I’m happy to announce that we’ve shipped version 0.1 of Taxi — which is a huge part of what powers Vyne’s integration engine.

Taxi is a DSL for describing API’s — specifically the operations they perform, and the models they return. It has a compiler for validation of models, and a powerful generation tools — for generating Taxi from source, and generating source from taxi.

The source is here, and the docs are here. (including a nice Getting Started guide)

Taxi is designed with readability in mind — Taxi documents are really easy to understand. And, although most Taxi code will be generated, it’s quite easy (and natural) to craft a Taxi document by hand.

It’s also designed to be extensible. Different teams will consume data from API’s in different ways — Taxi supports this by allowing consumers to mix in their own annotations or refinements at generation time.

Type extensions and annotations power better tooling

Services can describe not just how to call them, but what functionality they provide, and what constraints must be satisfied to call them.

We don’t even have a proper website yet.

How Taxi powers Vyne

Vyne is a tool for automating integration between services. It uses metadata published by services to understand what functionality they can provide, and how to interact with them.

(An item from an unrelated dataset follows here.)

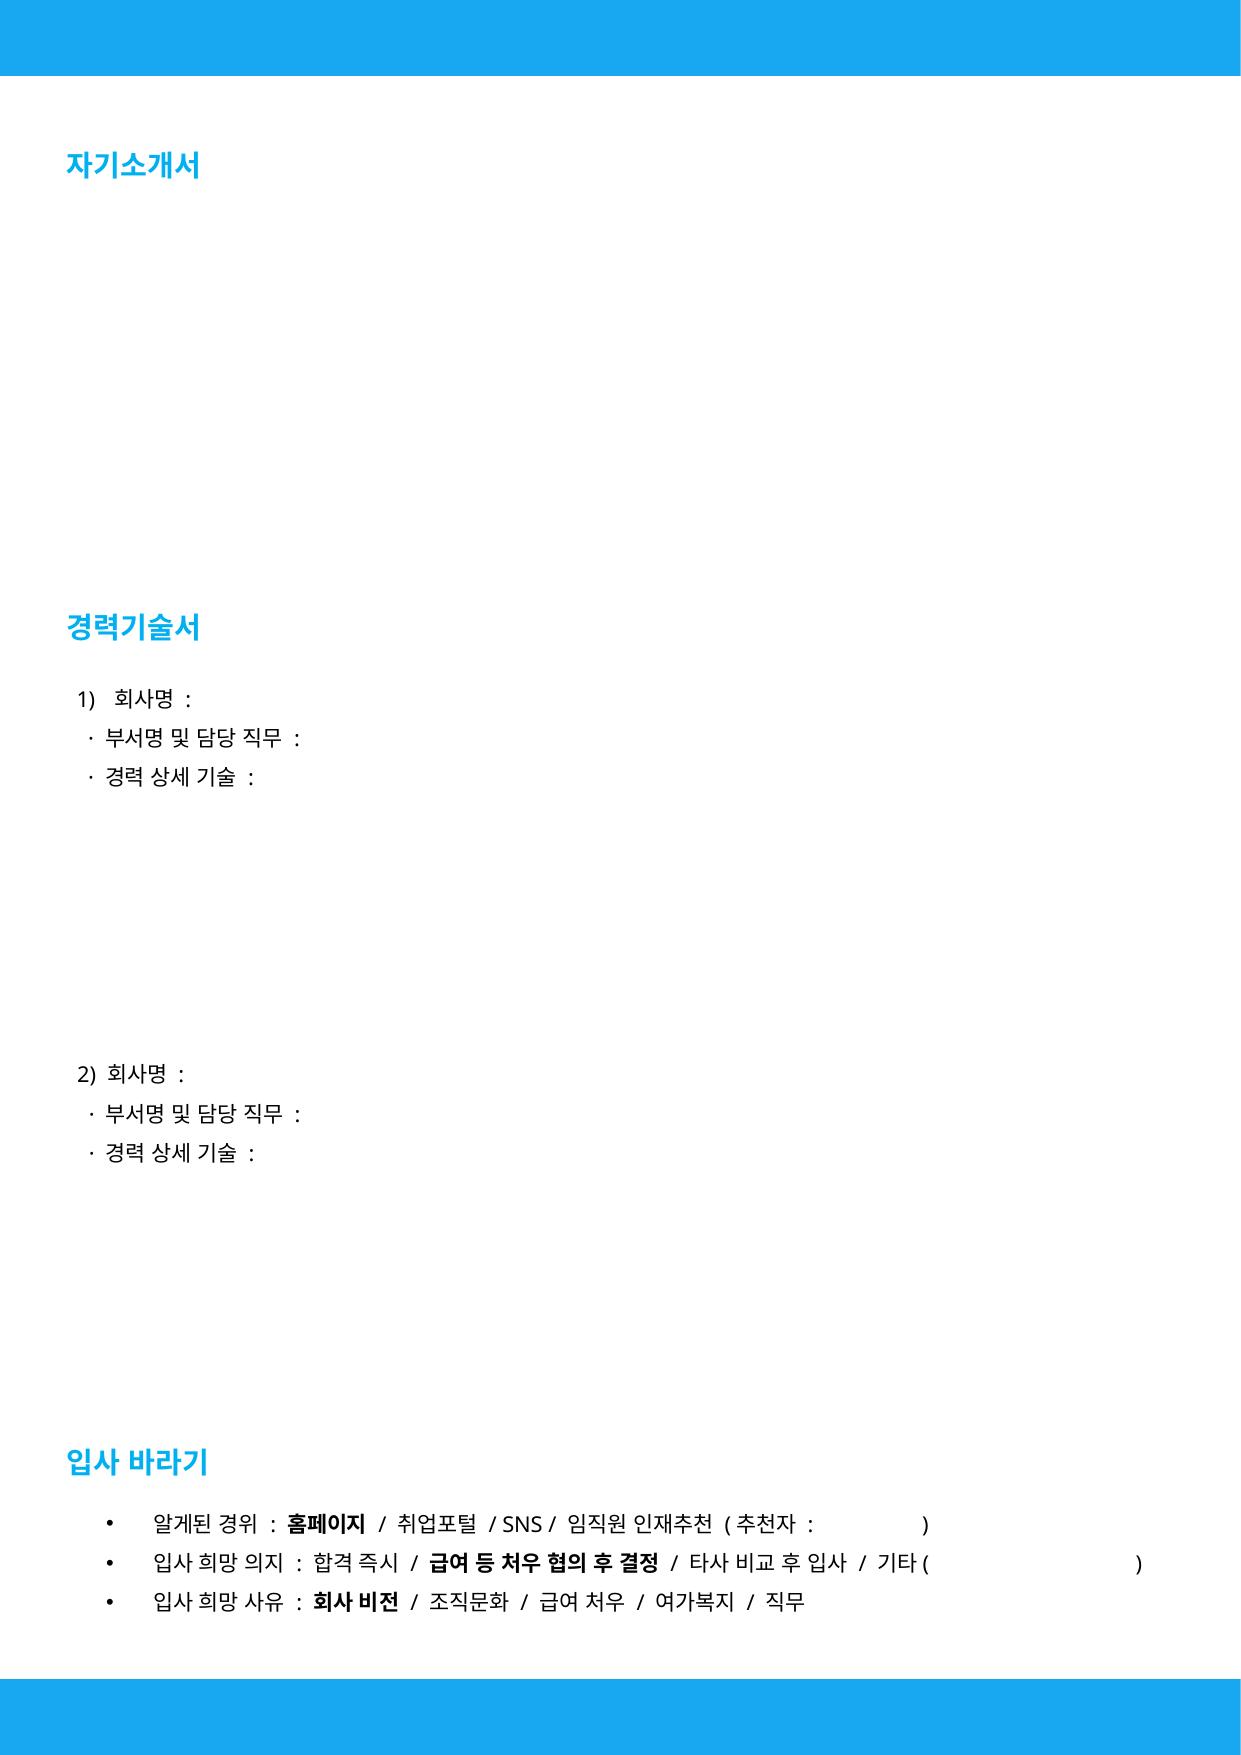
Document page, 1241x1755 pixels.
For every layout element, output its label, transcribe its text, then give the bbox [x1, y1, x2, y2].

To facilitate this, we needed a language that could express this information for Vyne to read — Swagger lacked the constructs we needed.

Also, we wanted something that was readable — there’s a lot of metadata to consume, and grokking through lengthy RAML documents is pretty unappealing.

So, we built Taxi.

Internally, all metadata about services is mapped using Taxi. (Note, Vyne can consume other document types, like Swagger and RAML, however these are converted to Taxi). This model is fed into our integration engine to build integrations on demand.

Prior art & Roadmap

Taxi takes heavy inspiration from Swagger and RAML, and intends to grow to become a superset of the features supported by those languages (and there’s already support for converting Swagger to Taxi).

However, as a dedicated DSL, Taxi is much more readable than either Swagger or RAML. Also, Taxi isn’t coupled to HTTP / RESTful API’s. We’re starting there, but plan on expanding to supporting streaming based API’s from MQ’s or Websocket APIs, which are rapidly becoming first-class citizens in modern applications.

What’s been shipped today is very much a 0.1 release. Taxi is used heavily within Vyne, but as a standalone tool, it’s still in its infancy. However, we’re releasing this early, to try and build discipline around shipping early.

Our generator tooling is built to provide a framework for others to extend upon. The tooling for both generating Taxi from sources, and for generating source from Taxi is built with plugins and extensibility in mind. We’ve shipped generators for going to-and-from Kotlin — but the API’s make adding other languages simple — in fact the entire Kotlin generator only took a morning to build.

There’s an API for consuming annotations when generating code — although we haven’t shipped any public facing consumers of this yet, but JPA annotation wrappers will be coming shortly.

In addition to building out our own generators, we’ll shortly be launching a hub for sharing of extensions, to encourage a developer ecosystem to build around Taxi.

Finally, there’s a tonne of documentation that’s been written on using Taxi.

In the upcoming releases, we’ll be focussing on improving developer usability of the Taxi tooling, adding support for additional languages, and further expanding the docs and use cases.